- **PROBLEM**: What is needed is an exact retyping of the records below, from the first line through the line that contains "DSM/IRFU, CEA/Saclay, Gif-sur-Yvette, France".
- - - - - - -
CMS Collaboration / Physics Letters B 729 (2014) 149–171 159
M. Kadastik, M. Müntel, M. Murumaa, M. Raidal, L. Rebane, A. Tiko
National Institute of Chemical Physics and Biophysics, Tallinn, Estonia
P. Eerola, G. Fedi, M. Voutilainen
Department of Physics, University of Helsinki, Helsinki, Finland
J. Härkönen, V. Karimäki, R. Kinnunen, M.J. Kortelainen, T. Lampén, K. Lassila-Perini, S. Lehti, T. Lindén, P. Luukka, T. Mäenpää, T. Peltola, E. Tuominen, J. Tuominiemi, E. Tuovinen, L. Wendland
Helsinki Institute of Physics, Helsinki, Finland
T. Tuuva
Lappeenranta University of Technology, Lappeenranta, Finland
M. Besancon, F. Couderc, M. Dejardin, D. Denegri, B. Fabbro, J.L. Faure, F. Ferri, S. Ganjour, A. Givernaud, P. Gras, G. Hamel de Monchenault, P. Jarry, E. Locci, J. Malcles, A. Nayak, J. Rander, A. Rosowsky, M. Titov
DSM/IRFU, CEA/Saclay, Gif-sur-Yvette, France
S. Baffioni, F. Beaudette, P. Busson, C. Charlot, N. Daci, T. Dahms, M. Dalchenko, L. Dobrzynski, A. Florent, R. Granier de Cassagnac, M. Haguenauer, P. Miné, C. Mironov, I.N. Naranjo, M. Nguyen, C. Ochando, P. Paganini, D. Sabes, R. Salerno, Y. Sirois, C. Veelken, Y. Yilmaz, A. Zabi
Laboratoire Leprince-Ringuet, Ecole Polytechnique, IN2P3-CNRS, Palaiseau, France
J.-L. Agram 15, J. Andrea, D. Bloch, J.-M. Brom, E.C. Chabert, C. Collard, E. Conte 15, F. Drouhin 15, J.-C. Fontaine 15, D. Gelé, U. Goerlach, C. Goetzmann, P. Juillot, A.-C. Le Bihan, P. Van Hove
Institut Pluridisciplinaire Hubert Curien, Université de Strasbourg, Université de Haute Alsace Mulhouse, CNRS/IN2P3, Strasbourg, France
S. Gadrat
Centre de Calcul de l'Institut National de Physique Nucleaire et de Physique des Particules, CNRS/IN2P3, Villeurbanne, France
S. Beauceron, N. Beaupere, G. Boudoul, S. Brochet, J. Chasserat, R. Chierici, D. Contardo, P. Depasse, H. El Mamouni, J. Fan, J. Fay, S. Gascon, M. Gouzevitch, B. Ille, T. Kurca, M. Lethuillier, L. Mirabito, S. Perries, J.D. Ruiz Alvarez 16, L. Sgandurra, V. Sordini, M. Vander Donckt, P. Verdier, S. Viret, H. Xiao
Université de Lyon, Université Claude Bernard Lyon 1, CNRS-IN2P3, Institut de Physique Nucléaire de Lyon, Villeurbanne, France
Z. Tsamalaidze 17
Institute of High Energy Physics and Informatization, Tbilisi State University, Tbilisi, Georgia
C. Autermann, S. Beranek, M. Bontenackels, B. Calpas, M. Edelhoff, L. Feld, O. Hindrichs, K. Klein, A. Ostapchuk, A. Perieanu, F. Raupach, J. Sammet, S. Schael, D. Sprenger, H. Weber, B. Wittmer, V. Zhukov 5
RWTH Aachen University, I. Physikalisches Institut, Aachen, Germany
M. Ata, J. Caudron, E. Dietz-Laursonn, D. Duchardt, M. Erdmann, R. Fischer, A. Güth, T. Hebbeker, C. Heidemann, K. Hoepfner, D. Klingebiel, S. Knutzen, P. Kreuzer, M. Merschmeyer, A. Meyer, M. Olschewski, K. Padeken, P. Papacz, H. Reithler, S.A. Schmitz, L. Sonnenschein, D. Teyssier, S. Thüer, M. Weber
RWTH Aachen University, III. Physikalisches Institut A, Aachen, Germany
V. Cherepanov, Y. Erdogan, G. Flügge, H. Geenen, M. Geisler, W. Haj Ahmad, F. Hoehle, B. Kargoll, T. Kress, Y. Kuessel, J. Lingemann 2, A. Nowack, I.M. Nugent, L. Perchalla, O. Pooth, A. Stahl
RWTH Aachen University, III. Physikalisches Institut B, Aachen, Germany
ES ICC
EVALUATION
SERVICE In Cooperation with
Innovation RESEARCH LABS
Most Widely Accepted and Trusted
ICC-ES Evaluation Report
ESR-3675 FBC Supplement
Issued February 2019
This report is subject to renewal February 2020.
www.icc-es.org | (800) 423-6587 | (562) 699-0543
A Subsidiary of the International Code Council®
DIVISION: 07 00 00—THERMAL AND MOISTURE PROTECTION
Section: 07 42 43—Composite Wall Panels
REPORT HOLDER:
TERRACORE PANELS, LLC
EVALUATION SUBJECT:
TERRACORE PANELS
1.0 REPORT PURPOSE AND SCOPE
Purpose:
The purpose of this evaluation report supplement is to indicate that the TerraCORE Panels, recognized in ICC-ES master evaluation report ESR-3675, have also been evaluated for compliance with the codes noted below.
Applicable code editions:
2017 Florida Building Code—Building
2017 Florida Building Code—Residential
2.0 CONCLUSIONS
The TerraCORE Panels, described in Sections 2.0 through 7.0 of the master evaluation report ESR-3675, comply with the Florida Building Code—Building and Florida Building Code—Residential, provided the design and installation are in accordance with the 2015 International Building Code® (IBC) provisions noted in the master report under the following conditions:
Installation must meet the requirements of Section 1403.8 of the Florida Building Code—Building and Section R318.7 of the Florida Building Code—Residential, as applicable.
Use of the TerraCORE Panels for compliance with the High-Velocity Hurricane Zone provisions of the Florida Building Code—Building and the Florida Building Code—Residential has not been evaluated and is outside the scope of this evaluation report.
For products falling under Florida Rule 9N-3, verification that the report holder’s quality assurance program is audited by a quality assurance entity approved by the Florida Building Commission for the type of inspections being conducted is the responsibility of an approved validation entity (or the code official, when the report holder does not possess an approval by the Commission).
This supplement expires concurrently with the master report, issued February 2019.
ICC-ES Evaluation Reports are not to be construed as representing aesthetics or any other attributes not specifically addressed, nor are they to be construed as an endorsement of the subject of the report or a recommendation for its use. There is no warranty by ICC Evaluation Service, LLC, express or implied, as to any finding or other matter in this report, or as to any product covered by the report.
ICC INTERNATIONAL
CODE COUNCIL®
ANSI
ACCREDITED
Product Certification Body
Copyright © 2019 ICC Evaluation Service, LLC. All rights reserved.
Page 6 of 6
- - - - - - -
- **RESPONSE AREA**:
CMS Collaboration / Physics Letters B 729 (2014) 149–171 159
M. Kadastik, M. Müntel, M. Murumaa, M. Raidal, L. Rebane, A. Tiko
National Institute of Chemical Physics and Biophysics, Tallinn, Estonia
P. Eerola, G. Fedi, M. Voutilainen
Department of Physics, University of Helsinki, Helsinki, Finland
J. Härkönen, V. Karimäki, R. Kinnunen, M.J. Kortelainen, T. Lampén, K. Lassila-Perini, S. Lehti, T. Lindén, P. Luukka, T. Mäenpää, T. Peltola, E. Tuominen, J. Tuominiemi, E. Tuovinen, L. Wendland
Helsinki Institute of Physics, Helsinki, Finland
T. Tuuva
Lappeenranta University of Technology, Lappeenranta, Finland
M. Besancon, F. Couderc, M. Dejardin, D. Denegri, B. Fabbro, J.L. Faure, F. Ferri, S. Ganjour, A. Givernaud, P. Gras, G. Hamel de Monchenault, P. Jarry, E. Locci, J. Malcles, A. Nayak, J. Rander, A. Rosowsky, M. Titov
DSM/IRFU, CEA/Saclay, Gif-sur-Yvette, France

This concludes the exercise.